Jan Englert reżyseruje w Teatrze Narodowym w Warszawie "Udrękę życia" Hanocha Levina. W tej tragikomedii małżeńskiej grają Anna Seniuk i Janusz Gajos, gościnnie pojawia się też Włodzimierz Press.

Opowieść o znudzonych sobą małżonkach? Czy może hymn na cześć małżeństwa? Sztuka "Udręka życia" nazywana jest "komedią rodzinną", a opowiada przede wszystkim o poszukiwaniu szczęścia, zmaganiach z nużącą codziennością, lęku przed opuszczeniem i zapomnieniem. To gorzka refleksja nad przemijaniem życia i miłości pary starzejących się ludzi.
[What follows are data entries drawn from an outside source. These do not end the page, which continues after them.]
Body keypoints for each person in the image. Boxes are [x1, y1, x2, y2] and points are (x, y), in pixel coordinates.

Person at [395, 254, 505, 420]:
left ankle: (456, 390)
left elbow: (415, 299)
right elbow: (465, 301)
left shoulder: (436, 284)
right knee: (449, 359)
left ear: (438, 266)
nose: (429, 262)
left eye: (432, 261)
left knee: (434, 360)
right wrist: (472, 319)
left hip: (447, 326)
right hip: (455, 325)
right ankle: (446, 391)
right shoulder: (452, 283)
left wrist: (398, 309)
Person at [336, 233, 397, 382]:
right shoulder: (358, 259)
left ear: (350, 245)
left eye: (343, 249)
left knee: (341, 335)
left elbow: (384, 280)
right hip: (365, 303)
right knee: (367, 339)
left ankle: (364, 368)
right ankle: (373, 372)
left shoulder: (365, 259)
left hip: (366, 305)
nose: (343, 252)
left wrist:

W przewrotnym tekście Hanocha Levina nawet melancholia zyskuje ironiczny, czasem groteskowy charakter.

To jest opowieść o życiu, o przemijaniu, o tym jak mężczyzna traktuje kobietę, z którą przeżył 30 czy 40 lat - mówił Janusz Gajos po dzisiejszej próbie. "Kobieta walczy do końca. Ona tak łatwo nie odpuści - dodawała Anna Seniuk. To nie jest sztuka tylko dla dojrzałych ludzi. Również dla tych, na których życie jeszcze czeka. Moja postać mówi, patrząc na widownię, "to kiedyś będzie też wasze życie - dodała aktorka.

Hanoch Levin, zmarły w 1999 roku Izraelczyk, był niepokornym gorszycielem publiczności w Tel Awiwie. Dziś uznawany jest za jednego z najciekawszych współczesnych dramatopisarzy. Jego sztukę reżyseruje w Teatrze Narodowym Jan Englert. Scenografię do przedstawienia zaprojektowała Barbara Hanicka, a muzykę napisał Stanisław Radwan. Premiera 16 grudnia.